The Australian Barbarians, nicknamed the Baa-Baas, is an Australian invitational rugby union team that has been a major part of Australian rugby since the team was founded in 1957. The club is based in Australia. The idea came from the concept of the Barbarian F.C. formed in Great Britain in 1890.

==History==
Founded in 1957, the Australian Barbarians was envisioned as an invitational side built off the original concept of the Barbarian F.C. side, adding opportunity for players to play against international touring sides, similar to other corresponding sides in other nations like the New Zealand Barbarians, South African Barbarians and French Barbarians, with all programs continuing into the era of professionalism.

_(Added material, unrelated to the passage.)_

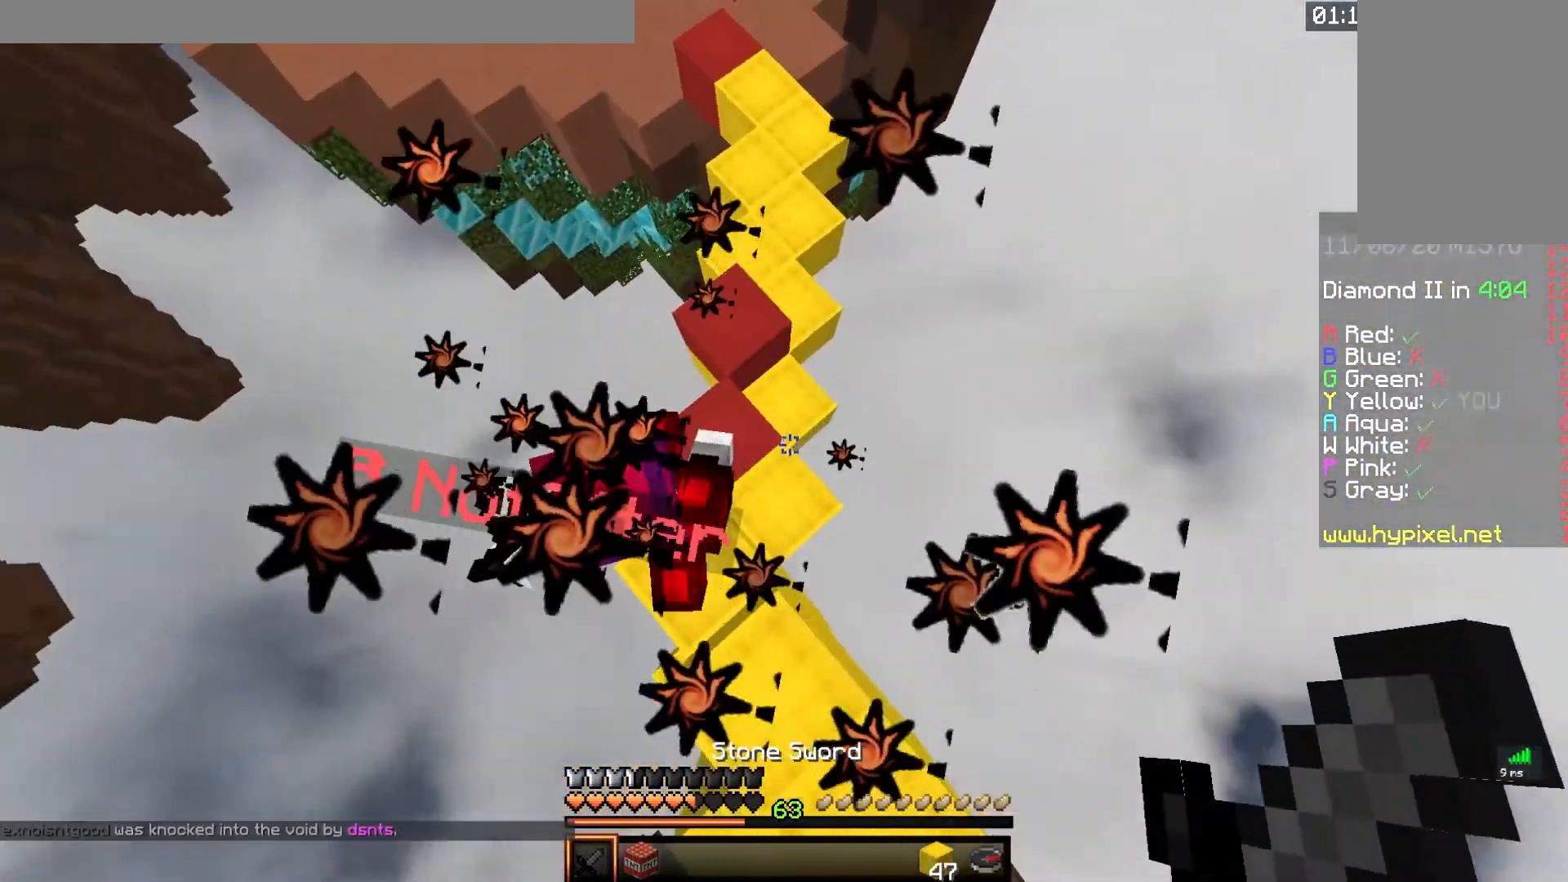
{"keys": ["a", "w"], "mouse": ["left"], "events": [[17, "d", "up"], [50, "w", "down"], [67, "a", "up"], [133, "a", "down"]]}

Following their inception, the Australian Barbarians featured in several tours, with fixtures against the All Blacks, Western Samoa, France, Scotland and Fiji, plus fixtures against development sides from England and Canada.

In 1999 the The Sydney Morning Herald reported that the Australian Rugby Union (ARU) reached an agreement with the Barbarians in 1997 to establish the team as Australia's "second XV", positioned immediately below the Wallabies and, in effect, assuming the representative role of the Australia A side. The decision was approved by the ARU Board and recorded in the Board minutes under the agenda item "Australian Barbarians". Throughout the late 90s and early 2000s, the Australian Barbarians featured more Test players in the team for their fixtures than previous iterations of the team, including eight Test players in a match against Fiji in 1999.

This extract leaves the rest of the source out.